= Problems =
1 – In the roundtable interview about Blue Oyster Cult, who does Gerald Cuesta say found the band's first four albums really attractive?
2 – Carry on the roundtable interview about Blue Oyster Cult from the point where it stops.
::: Source passage
Michael and Gerald Cuesta Roundtable
Q: Why was the Blue Oyster Cult the band you chose as the one your roadie worked for?
Michael Cuesta: We grew up with them. We were among the few people who thought they were the best band at that time. We'd listen to them and go to their shows. They were only marginally famous for a time.
Gerald Cuesta: They were kind eclectic. Everybody knows them for "(Dont Fear) The Reaper" and "Burnin' for You," but their first four albums were kind of eclectic--odd, dark records that were really attractive to 13-year-old boys. They felt dangerous and cool, and they didn't fit into any category. Sometimes the music felt heavy, sometimes it felt country, sometimes it was pop with psychedelic influences, it was all over the place and we were attracted to that.
::::::
::: Raw records
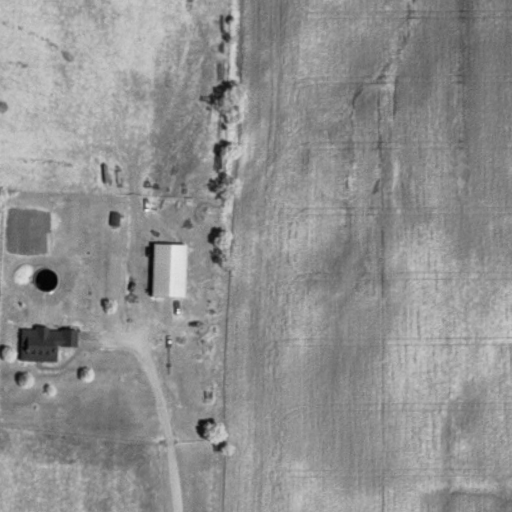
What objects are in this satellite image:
building: (45, 343)
road: (167, 423)
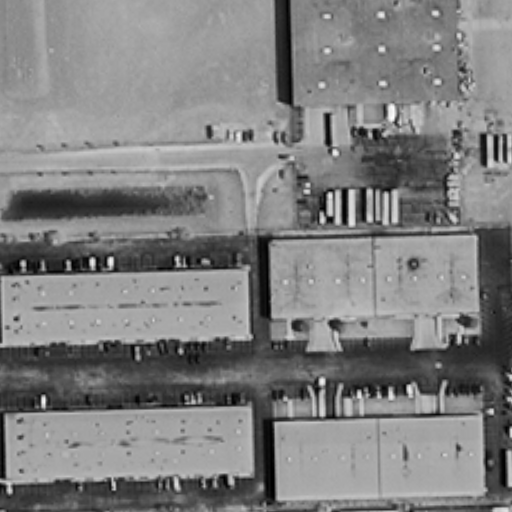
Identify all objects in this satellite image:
building: (370, 50)
building: (372, 50)
road: (331, 149)
road: (170, 152)
road: (126, 245)
building: (370, 273)
building: (122, 302)
road: (254, 305)
road: (248, 367)
road: (497, 426)
building: (125, 439)
building: (376, 454)
road: (189, 490)
building: (462, 508)
building: (367, 510)
building: (296, 511)
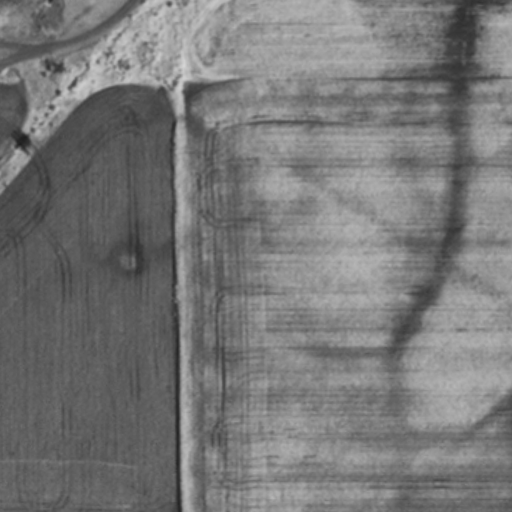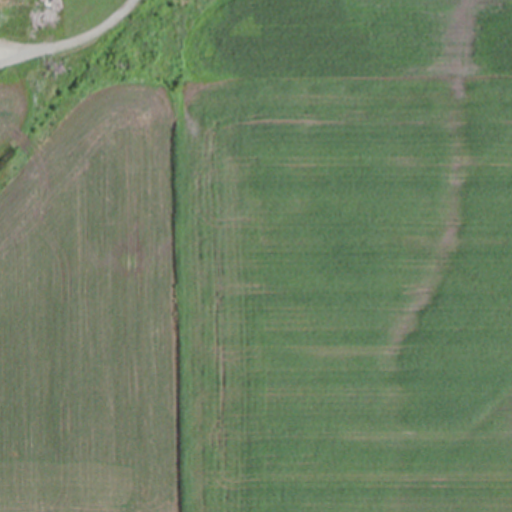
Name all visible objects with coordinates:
park: (92, 39)
road: (75, 40)
crop: (264, 268)
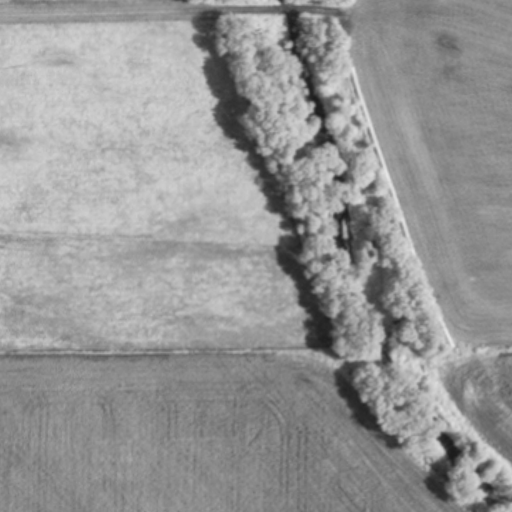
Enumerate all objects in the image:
river: (370, 257)
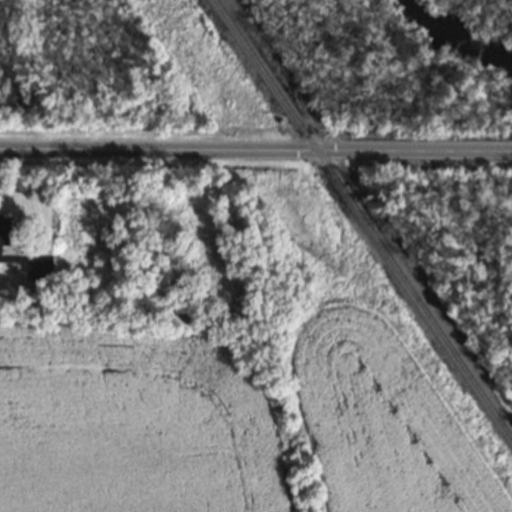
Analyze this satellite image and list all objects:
river: (481, 14)
road: (255, 150)
railway: (363, 218)
building: (3, 228)
building: (35, 287)
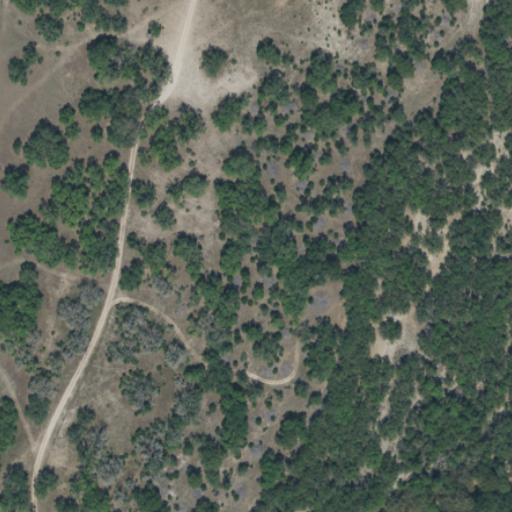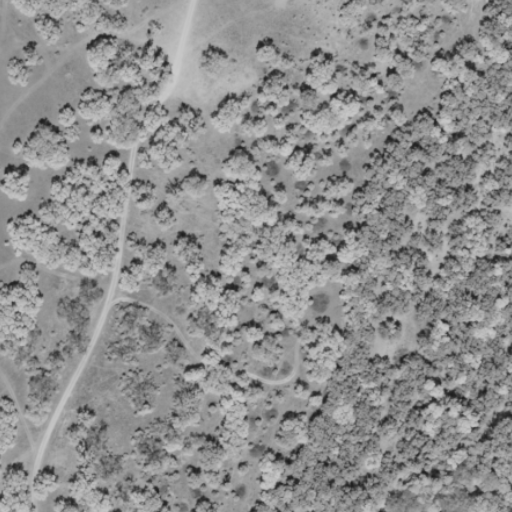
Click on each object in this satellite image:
road: (123, 258)
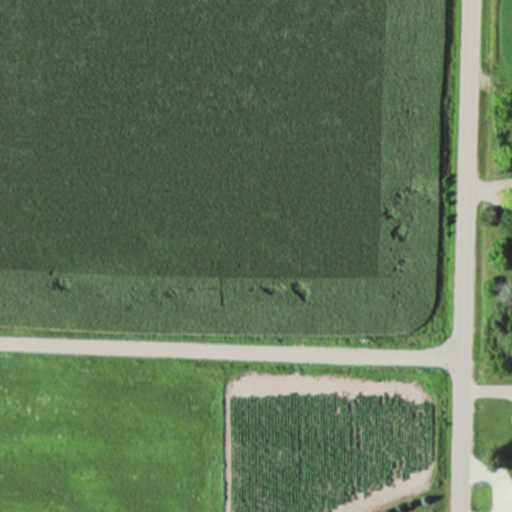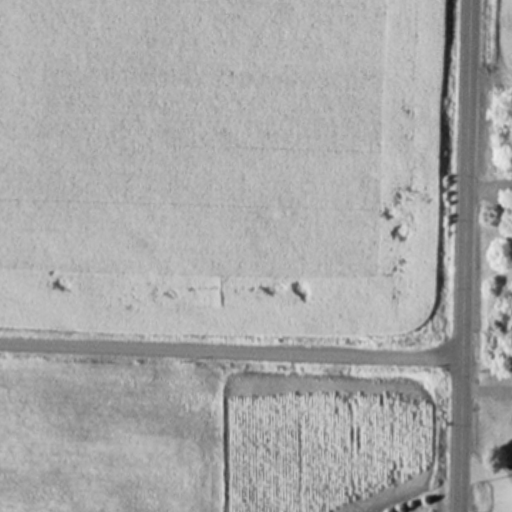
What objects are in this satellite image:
road: (461, 256)
road: (229, 350)
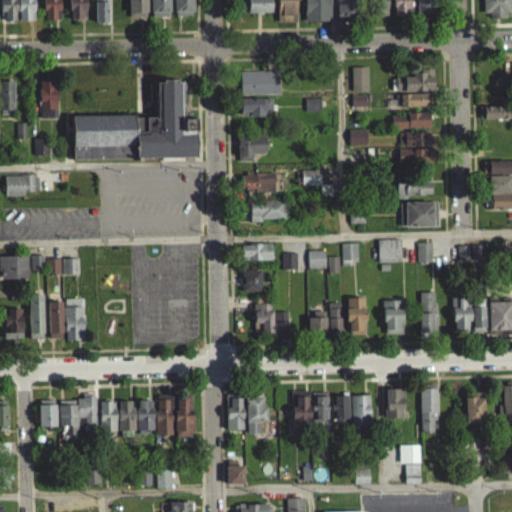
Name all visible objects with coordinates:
building: (257, 9)
building: (423, 9)
building: (181, 10)
building: (377, 10)
building: (400, 10)
building: (495, 10)
building: (135, 11)
building: (157, 11)
building: (7, 12)
building: (50, 12)
building: (75, 12)
building: (24, 13)
building: (285, 13)
building: (315, 13)
building: (342, 13)
building: (99, 14)
road: (256, 43)
building: (358, 84)
building: (257, 88)
building: (413, 88)
building: (6, 103)
building: (46, 104)
building: (413, 105)
building: (357, 106)
building: (254, 113)
road: (458, 115)
building: (497, 118)
building: (408, 126)
building: (20, 136)
building: (136, 136)
building: (136, 137)
road: (341, 138)
building: (355, 142)
building: (414, 144)
building: (39, 152)
building: (248, 152)
building: (415, 162)
building: (496, 172)
building: (309, 183)
building: (255, 187)
building: (18, 190)
building: (412, 193)
building: (499, 198)
building: (264, 216)
building: (417, 220)
road: (255, 236)
road: (216, 256)
building: (387, 256)
building: (254, 257)
building: (423, 257)
building: (468, 258)
building: (348, 259)
building: (314, 265)
building: (287, 266)
building: (35, 267)
building: (331, 270)
building: (68, 271)
building: (13, 272)
building: (51, 272)
building: (249, 286)
building: (261, 318)
building: (426, 320)
building: (458, 320)
building: (476, 320)
building: (34, 321)
building: (353, 321)
building: (498, 321)
building: (391, 322)
building: (333, 323)
building: (71, 324)
building: (53, 325)
building: (11, 329)
building: (314, 330)
building: (281, 331)
road: (256, 362)
building: (504, 405)
building: (392, 409)
building: (319, 412)
building: (338, 413)
building: (472, 413)
building: (298, 415)
building: (358, 415)
building: (426, 416)
building: (45, 418)
building: (2, 419)
building: (74, 419)
building: (232, 419)
building: (252, 419)
building: (162, 420)
building: (124, 421)
building: (143, 421)
building: (181, 421)
building: (105, 422)
road: (25, 440)
building: (4, 453)
building: (505, 468)
building: (410, 479)
building: (232, 480)
building: (90, 482)
building: (359, 482)
building: (143, 483)
building: (161, 483)
building: (4, 486)
road: (362, 486)
road: (478, 498)
road: (106, 499)
road: (99, 505)
building: (293, 507)
building: (175, 509)
building: (251, 510)
building: (1, 511)
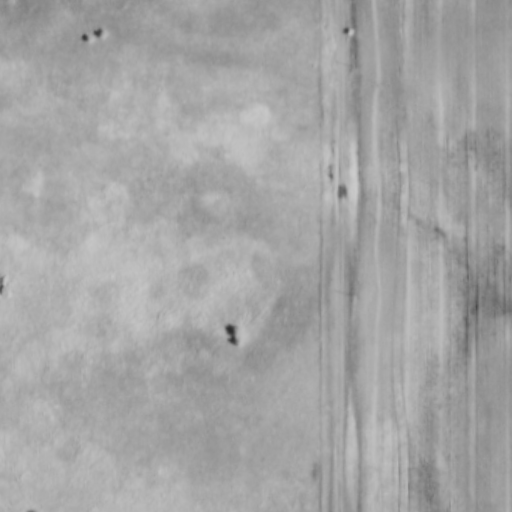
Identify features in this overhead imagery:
road: (340, 255)
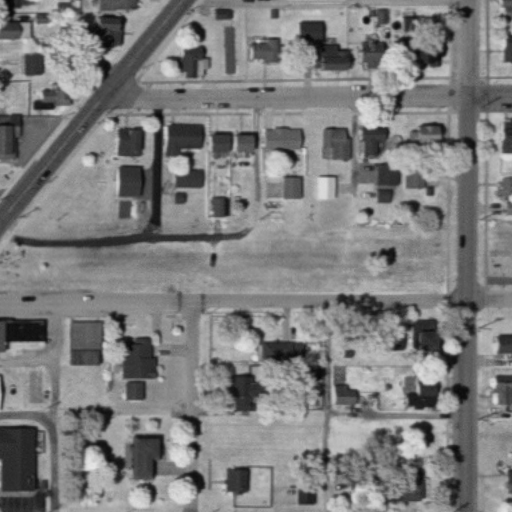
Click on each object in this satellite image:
building: (16, 2)
road: (327, 2)
building: (115, 4)
building: (505, 8)
building: (222, 14)
building: (14, 30)
building: (104, 31)
building: (504, 49)
building: (263, 51)
building: (368, 54)
building: (424, 55)
building: (329, 57)
building: (190, 62)
building: (31, 63)
building: (50, 95)
road: (491, 96)
road: (289, 98)
road: (92, 113)
building: (3, 131)
building: (424, 135)
building: (504, 137)
building: (180, 138)
building: (280, 139)
building: (368, 140)
building: (126, 142)
building: (212, 142)
building: (335, 142)
building: (239, 143)
road: (159, 166)
building: (415, 174)
building: (386, 175)
building: (187, 178)
building: (125, 181)
building: (505, 187)
building: (290, 188)
building: (507, 208)
road: (355, 211)
road: (190, 231)
road: (470, 256)
road: (490, 298)
road: (235, 302)
building: (22, 333)
building: (419, 336)
building: (90, 343)
building: (500, 345)
building: (280, 350)
building: (142, 359)
road: (52, 360)
building: (499, 390)
building: (138, 391)
building: (250, 392)
building: (345, 396)
building: (419, 396)
road: (194, 406)
road: (329, 407)
road: (97, 413)
road: (399, 416)
building: (151, 457)
building: (19, 459)
road: (53, 463)
building: (240, 480)
building: (507, 482)
building: (407, 488)
building: (310, 493)
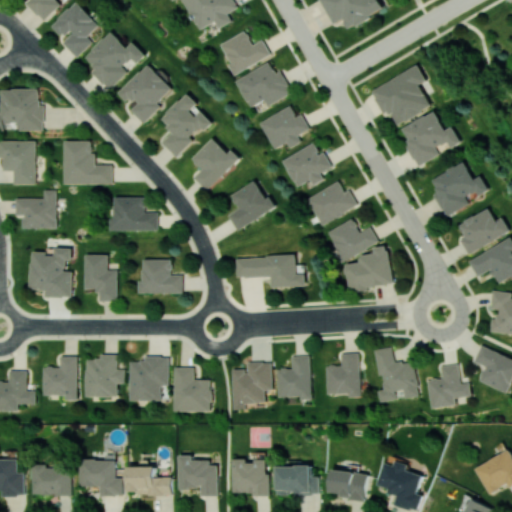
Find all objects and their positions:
building: (46, 6)
road: (451, 6)
building: (353, 10)
building: (212, 11)
road: (428, 16)
road: (428, 19)
road: (382, 27)
building: (78, 28)
road: (306, 38)
road: (423, 42)
road: (33, 43)
building: (244, 51)
road: (372, 52)
road: (486, 57)
building: (114, 58)
park: (474, 62)
road: (68, 81)
building: (264, 85)
building: (147, 91)
building: (404, 94)
road: (352, 117)
building: (185, 123)
building: (285, 126)
building: (430, 136)
building: (20, 159)
building: (214, 162)
road: (145, 163)
building: (86, 164)
building: (308, 164)
building: (458, 186)
building: (332, 201)
building: (251, 203)
building: (39, 209)
building: (134, 214)
road: (407, 214)
building: (483, 229)
building: (352, 238)
road: (202, 242)
building: (495, 260)
building: (272, 268)
building: (372, 269)
building: (53, 272)
building: (102, 276)
building: (161, 276)
road: (438, 282)
road: (461, 308)
road: (202, 310)
building: (502, 310)
road: (12, 311)
road: (392, 316)
road: (419, 317)
road: (350, 318)
road: (286, 321)
road: (107, 325)
road: (12, 339)
road: (492, 339)
road: (232, 341)
building: (496, 368)
building: (105, 375)
building: (346, 375)
building: (396, 375)
building: (64, 377)
building: (150, 377)
building: (297, 377)
building: (253, 382)
building: (449, 386)
building: (16, 390)
building: (193, 390)
road: (227, 433)
building: (497, 471)
building: (200, 474)
building: (103, 475)
building: (252, 476)
building: (12, 477)
building: (53, 479)
building: (299, 479)
building: (149, 480)
building: (351, 483)
building: (403, 484)
building: (480, 506)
::::::
= Task-by-task results =
1 – 13-year-old boys

2 –
MC: Gerald wrote the first draft of what we ultimately created, and it was different from the film, on-page and on-screen. He wrote of a fictional band. Once we decided to move ahead with this film, we rewrote the script and gave it what is pretty much a 24-hour timeline and made the film very personal. Once it became personal, we figured a made-up band is wrong, we had to have the band we felt passionate about. I love other bands too--I was a Clashhead--and listened to all types of music, but BOC was first for me and "Secret Treaties," their third album was my first record.
Danny Peary: Did you have a romantic vision of what a roadie is at that time and is it different today?
GC: At a time, I had a romantic vision of it as being something I wanted to do. I'm sort of a drummer but never thought I was good enough to actually be on stage, just as Jimmy wasn't good enough as a guitarist and writer. So there was a time in my life when I thought that would be a great job to have. When Michael and I rewrote the script and he said to take the character and make it more personal, it got to that idea that you become too old to rock 'n' roll.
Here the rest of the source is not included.